- **YOUR GOAL**
Once the pictures have been excluded, set down each remaining entry word for word.

------------------------------------------------------------------------

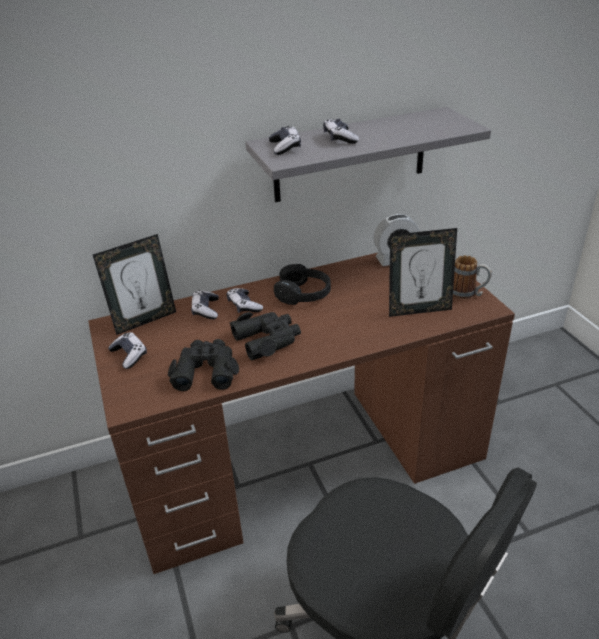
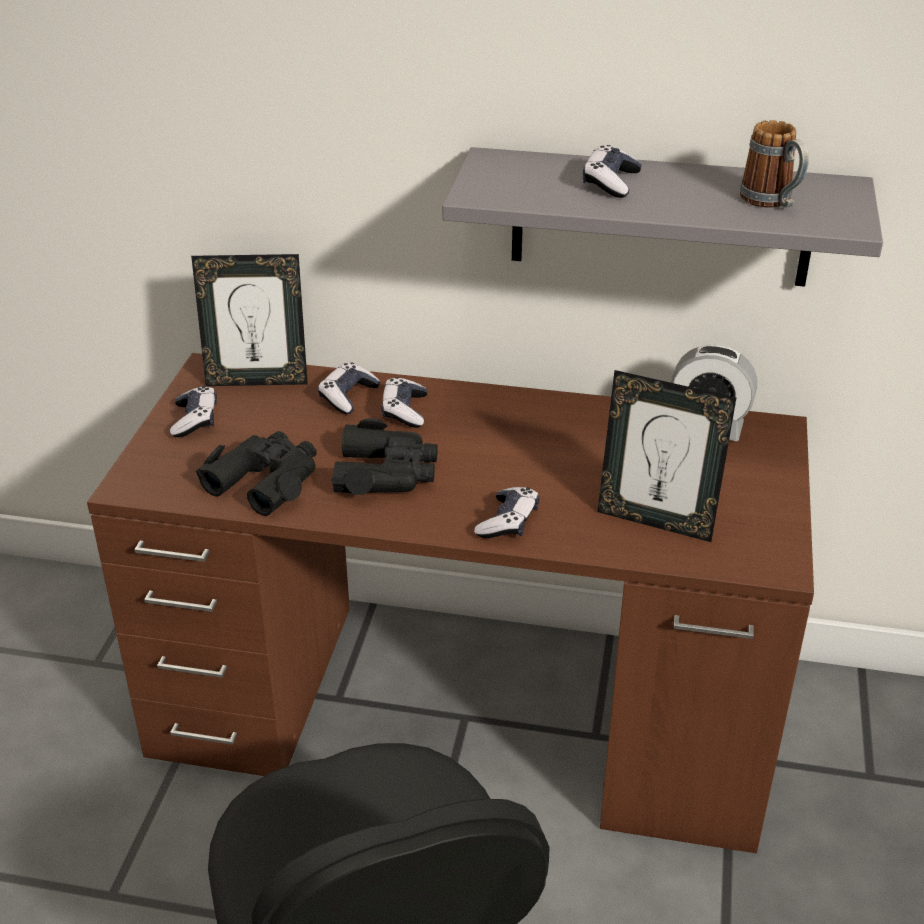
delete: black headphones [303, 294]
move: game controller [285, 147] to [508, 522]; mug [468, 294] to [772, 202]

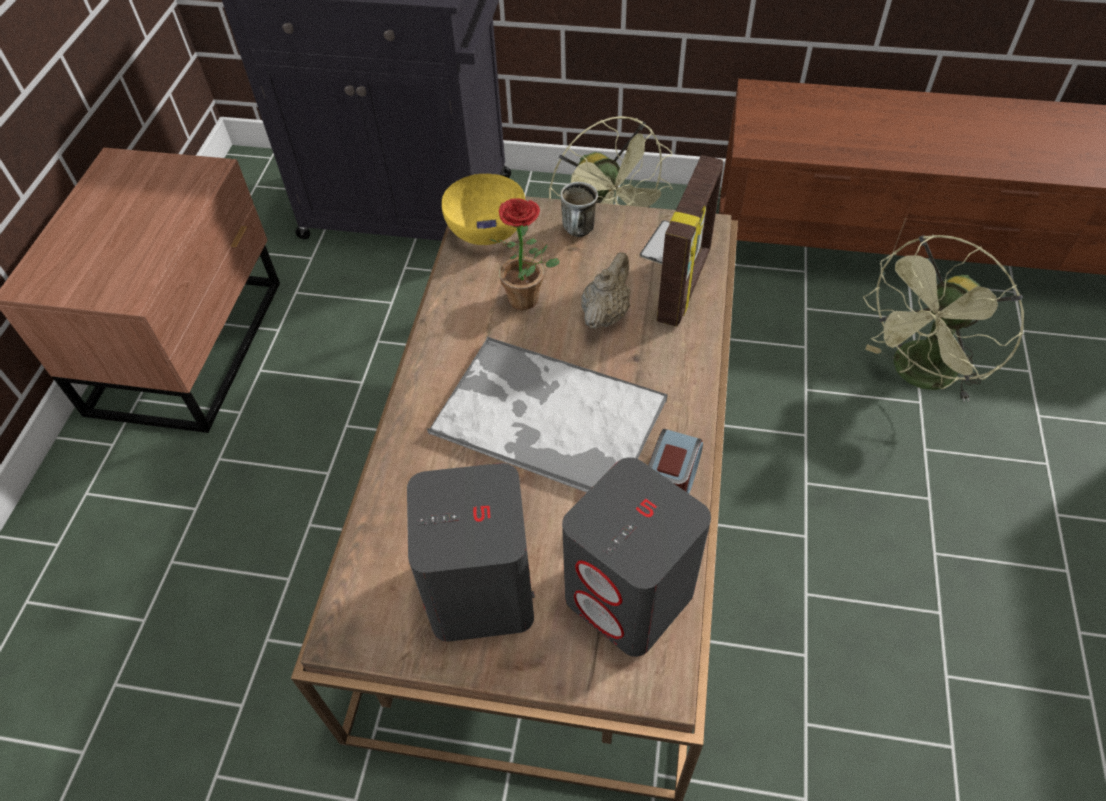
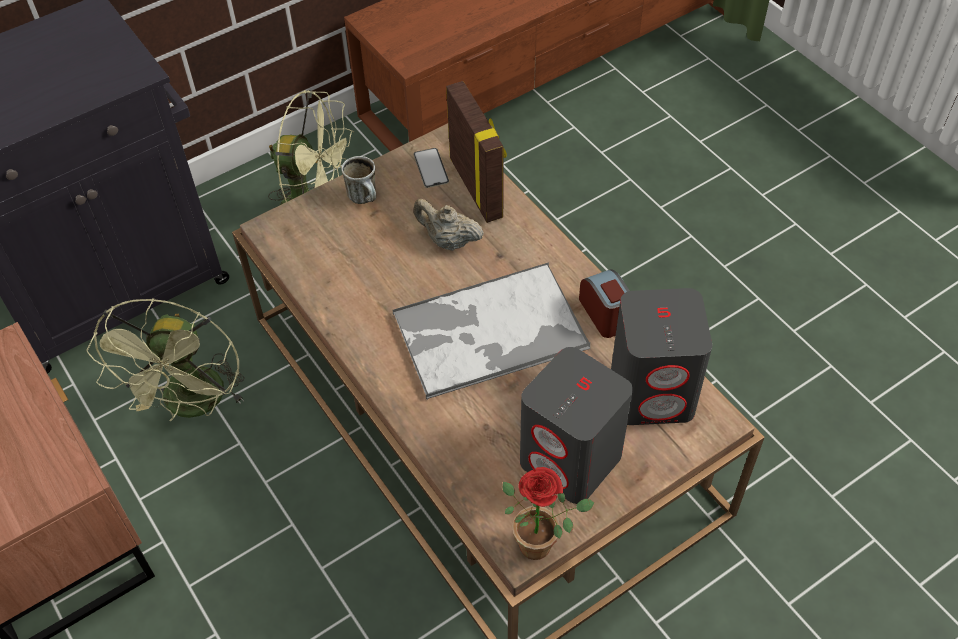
delete: yellow bowl [485, 229]
move: green fan [918, 376] to [193, 405]; potted plant [530, 301] to [542, 543]
rotate: beige teapot [605, 314] = [448, 241] 45 degrees counterclockwise

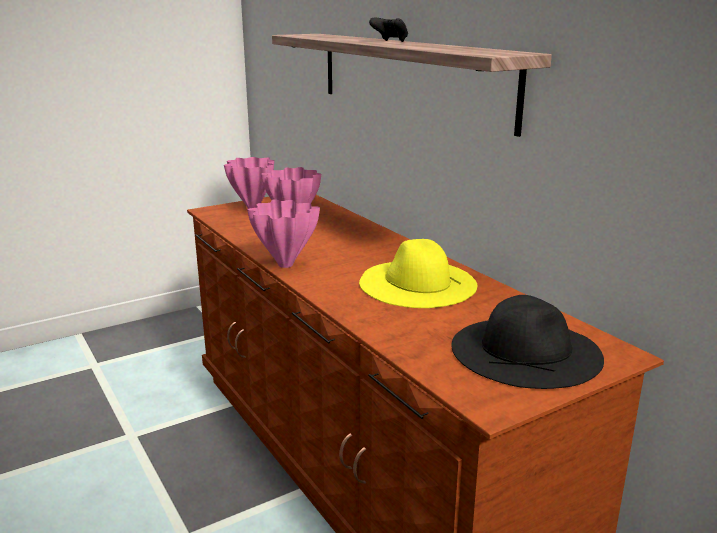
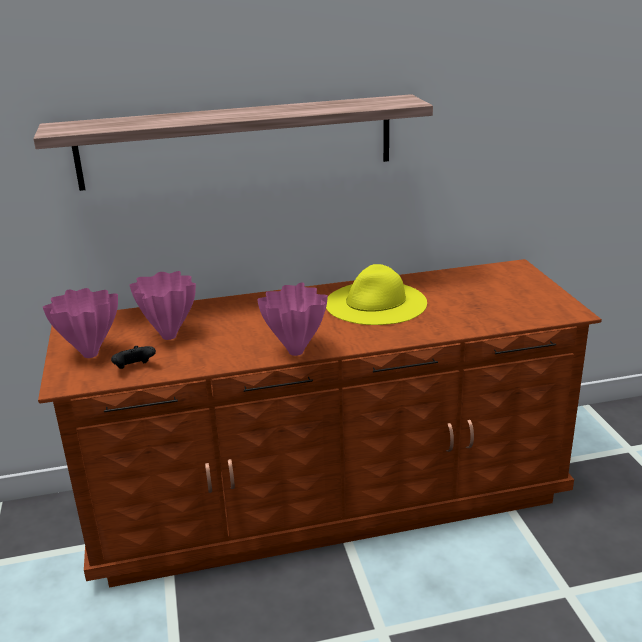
delete: black hat [526, 350]
move: black game controller [390, 41] to [134, 368]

------------------------------------------------------------------------

- **YOUR SOLUTION**
delete: black headphones [303, 294]
move: game controller [285, 147] to [508, 522]; mug [468, 294] to [772, 202]

delete: yellow bowl [485, 229]
move: green fan [918, 376] to [193, 405]; potted plant [530, 301] to [542, 543]
rotate: beige teapot [605, 314] = [448, 241] 45 degrees counterclockwise

delete: black hat [526, 350]
move: black game controller [390, 41] to [134, 368]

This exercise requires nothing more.